Experts from JPL and Ames pooled their expertise to conduct the Remote Agent experiment, designed to push the limits of spacecraft autonomy. Their efforts proved that this sophisticated artificial intelligence software is capable of commanding the spacecraft with "high-level" goals, such as "communicate with the Earth on the agreed-upon schedule" or "fire the main engine as needed to stay on the desired trajectory."
To demonstrate Remote Agent's versatility, the tests threw unique challenges in the software's path: scientists created four simulated failures designed to test Remote Agent's abilities. During one of the simulated failures, the spacecraft's camera appeared to be stuck in the "on" position. In response, Remote Agent formulated and executed a new plan that accounted for the fact that the camera could not be turned off, thus impacting total spacecraft power availability.
An Internet web page contains the log of events from Deep Space 1 during the ambitious artificial intelligence test: http://rax.arc.nasa.gov
Launched October 24, 1998, Deep Space 1 has validated 12 new technologies, including Remote Agent, so scientists can confidently use them during science missions of the 21st century. The project has exceeded all of its technology validation success criteria.
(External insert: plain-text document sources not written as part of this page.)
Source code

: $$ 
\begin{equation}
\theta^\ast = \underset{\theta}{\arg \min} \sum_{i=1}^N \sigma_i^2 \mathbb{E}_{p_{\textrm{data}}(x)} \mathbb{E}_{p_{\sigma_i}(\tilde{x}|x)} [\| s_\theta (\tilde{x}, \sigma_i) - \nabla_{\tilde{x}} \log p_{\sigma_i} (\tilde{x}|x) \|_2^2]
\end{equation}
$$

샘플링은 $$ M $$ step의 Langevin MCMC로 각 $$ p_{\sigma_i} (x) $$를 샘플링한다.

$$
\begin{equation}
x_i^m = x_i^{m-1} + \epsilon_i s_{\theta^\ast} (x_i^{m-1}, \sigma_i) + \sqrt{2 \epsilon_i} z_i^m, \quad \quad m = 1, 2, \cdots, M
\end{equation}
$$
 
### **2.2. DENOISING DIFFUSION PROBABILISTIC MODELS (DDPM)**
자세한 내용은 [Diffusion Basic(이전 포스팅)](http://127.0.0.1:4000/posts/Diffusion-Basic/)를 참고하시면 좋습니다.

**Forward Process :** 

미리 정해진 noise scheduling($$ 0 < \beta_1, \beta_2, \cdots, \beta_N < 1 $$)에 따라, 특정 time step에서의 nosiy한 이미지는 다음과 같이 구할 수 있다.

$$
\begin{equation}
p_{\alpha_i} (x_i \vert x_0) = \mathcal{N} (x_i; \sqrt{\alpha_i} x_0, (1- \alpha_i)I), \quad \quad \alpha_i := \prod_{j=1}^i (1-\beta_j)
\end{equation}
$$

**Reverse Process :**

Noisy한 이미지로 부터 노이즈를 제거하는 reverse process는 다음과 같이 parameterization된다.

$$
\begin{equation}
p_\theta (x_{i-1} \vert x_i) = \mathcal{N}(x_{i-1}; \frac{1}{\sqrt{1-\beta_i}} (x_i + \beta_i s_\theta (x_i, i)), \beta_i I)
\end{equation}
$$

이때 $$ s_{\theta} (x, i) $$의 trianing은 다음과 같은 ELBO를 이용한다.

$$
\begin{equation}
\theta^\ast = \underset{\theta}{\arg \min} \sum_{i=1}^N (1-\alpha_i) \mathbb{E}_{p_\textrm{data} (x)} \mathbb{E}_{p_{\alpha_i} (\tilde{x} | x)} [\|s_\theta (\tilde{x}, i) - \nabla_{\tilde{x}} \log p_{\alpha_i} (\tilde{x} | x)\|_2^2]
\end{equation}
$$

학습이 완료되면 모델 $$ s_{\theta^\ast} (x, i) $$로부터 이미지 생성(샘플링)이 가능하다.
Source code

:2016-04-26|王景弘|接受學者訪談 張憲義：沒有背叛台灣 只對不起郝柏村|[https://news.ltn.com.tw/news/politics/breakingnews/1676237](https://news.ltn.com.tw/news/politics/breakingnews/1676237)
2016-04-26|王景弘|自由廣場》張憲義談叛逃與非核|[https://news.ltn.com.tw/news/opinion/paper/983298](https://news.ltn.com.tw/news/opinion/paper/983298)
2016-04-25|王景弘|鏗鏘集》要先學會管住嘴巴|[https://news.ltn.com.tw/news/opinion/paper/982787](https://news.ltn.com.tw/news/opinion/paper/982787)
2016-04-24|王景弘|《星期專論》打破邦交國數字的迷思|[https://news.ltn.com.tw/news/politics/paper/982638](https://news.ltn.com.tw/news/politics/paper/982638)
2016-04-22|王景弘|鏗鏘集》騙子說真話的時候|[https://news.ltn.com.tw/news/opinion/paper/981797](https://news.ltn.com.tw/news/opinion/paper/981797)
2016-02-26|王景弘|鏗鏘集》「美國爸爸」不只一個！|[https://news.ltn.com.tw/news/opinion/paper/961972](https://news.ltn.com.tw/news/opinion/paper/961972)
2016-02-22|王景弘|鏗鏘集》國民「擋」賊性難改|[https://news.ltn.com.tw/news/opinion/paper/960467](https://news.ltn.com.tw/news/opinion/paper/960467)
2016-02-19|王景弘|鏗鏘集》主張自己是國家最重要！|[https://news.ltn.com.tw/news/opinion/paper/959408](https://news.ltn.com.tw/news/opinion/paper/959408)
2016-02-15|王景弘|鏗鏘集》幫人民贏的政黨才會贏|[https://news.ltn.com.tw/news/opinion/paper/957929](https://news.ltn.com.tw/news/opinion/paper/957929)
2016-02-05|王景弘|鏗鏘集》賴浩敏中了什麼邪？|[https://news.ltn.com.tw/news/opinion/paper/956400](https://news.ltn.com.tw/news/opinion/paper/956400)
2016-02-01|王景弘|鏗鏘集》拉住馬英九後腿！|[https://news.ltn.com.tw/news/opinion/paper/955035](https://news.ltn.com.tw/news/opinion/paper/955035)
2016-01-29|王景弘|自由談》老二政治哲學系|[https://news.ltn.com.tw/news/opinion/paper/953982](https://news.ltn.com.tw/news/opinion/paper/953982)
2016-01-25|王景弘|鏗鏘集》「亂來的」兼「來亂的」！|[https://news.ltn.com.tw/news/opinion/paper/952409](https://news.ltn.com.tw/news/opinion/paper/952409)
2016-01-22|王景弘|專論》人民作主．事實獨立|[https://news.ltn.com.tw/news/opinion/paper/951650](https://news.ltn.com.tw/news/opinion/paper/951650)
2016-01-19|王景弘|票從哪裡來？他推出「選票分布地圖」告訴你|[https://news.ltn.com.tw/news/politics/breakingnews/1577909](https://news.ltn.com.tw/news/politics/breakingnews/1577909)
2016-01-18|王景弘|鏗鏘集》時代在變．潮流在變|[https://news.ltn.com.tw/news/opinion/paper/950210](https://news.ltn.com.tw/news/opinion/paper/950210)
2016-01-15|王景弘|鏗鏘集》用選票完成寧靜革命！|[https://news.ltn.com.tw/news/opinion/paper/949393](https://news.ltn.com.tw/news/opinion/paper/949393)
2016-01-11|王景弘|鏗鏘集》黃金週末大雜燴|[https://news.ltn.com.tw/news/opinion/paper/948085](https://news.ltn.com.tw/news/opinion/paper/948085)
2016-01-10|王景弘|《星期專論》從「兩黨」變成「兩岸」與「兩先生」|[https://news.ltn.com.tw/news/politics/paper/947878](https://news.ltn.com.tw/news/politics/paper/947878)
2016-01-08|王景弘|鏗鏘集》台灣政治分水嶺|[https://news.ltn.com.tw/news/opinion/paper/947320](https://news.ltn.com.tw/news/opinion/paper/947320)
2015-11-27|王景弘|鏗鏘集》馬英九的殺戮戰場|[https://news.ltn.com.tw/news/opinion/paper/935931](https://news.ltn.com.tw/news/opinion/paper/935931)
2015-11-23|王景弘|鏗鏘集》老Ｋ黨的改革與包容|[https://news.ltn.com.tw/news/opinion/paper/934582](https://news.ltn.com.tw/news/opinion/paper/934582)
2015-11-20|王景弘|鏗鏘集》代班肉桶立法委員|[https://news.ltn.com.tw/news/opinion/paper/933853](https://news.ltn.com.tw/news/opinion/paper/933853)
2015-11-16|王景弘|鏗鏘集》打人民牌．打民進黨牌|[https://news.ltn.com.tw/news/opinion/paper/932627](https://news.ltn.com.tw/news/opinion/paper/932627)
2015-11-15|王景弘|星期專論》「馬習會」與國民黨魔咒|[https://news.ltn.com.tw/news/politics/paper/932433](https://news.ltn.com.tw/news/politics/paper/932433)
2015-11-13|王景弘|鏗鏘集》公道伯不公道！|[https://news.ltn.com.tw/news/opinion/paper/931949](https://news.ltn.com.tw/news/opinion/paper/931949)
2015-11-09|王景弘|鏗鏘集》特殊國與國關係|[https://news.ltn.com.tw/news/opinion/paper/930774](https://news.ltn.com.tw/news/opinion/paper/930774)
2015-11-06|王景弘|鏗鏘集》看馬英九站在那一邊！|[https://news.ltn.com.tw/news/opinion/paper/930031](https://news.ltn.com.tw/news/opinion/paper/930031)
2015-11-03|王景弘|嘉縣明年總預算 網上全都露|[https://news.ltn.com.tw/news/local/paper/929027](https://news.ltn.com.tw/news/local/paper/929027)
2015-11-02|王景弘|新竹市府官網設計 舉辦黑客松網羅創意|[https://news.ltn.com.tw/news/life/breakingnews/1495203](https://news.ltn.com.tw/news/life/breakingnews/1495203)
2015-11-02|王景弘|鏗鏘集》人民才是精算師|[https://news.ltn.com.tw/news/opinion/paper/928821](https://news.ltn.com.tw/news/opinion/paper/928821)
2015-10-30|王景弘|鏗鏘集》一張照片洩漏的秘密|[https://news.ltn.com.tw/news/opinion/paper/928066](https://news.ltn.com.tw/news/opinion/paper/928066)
The other software co-winner, is Genoa, a Progressive Failure Analysis Software System developed at the NASA Glenn Research Center at Lewis Field in Cleveland, OH. Genoa is used to model aging and failure in structural materials, including high-tech alloys and ceramics.
The event is cosponsored by the NASA Inventions and Contributions Board and the NASA Chief Information Officer. NASA officials will officially present the awards at special ceremonies later this year. Information about the winning team and other finalists is available from: http://www.hq.nasa.gov/office/codei/swy99win.html
Remote Agent was developed at JPL and at the NASA Ames Research Center. Deep Space 1 is managed for NASA's Office of Space Science, Washington, DC, by JPL, a division of the California Institute of Technology. JPL is a division of the California Institute of Technology, Pasadena, CA.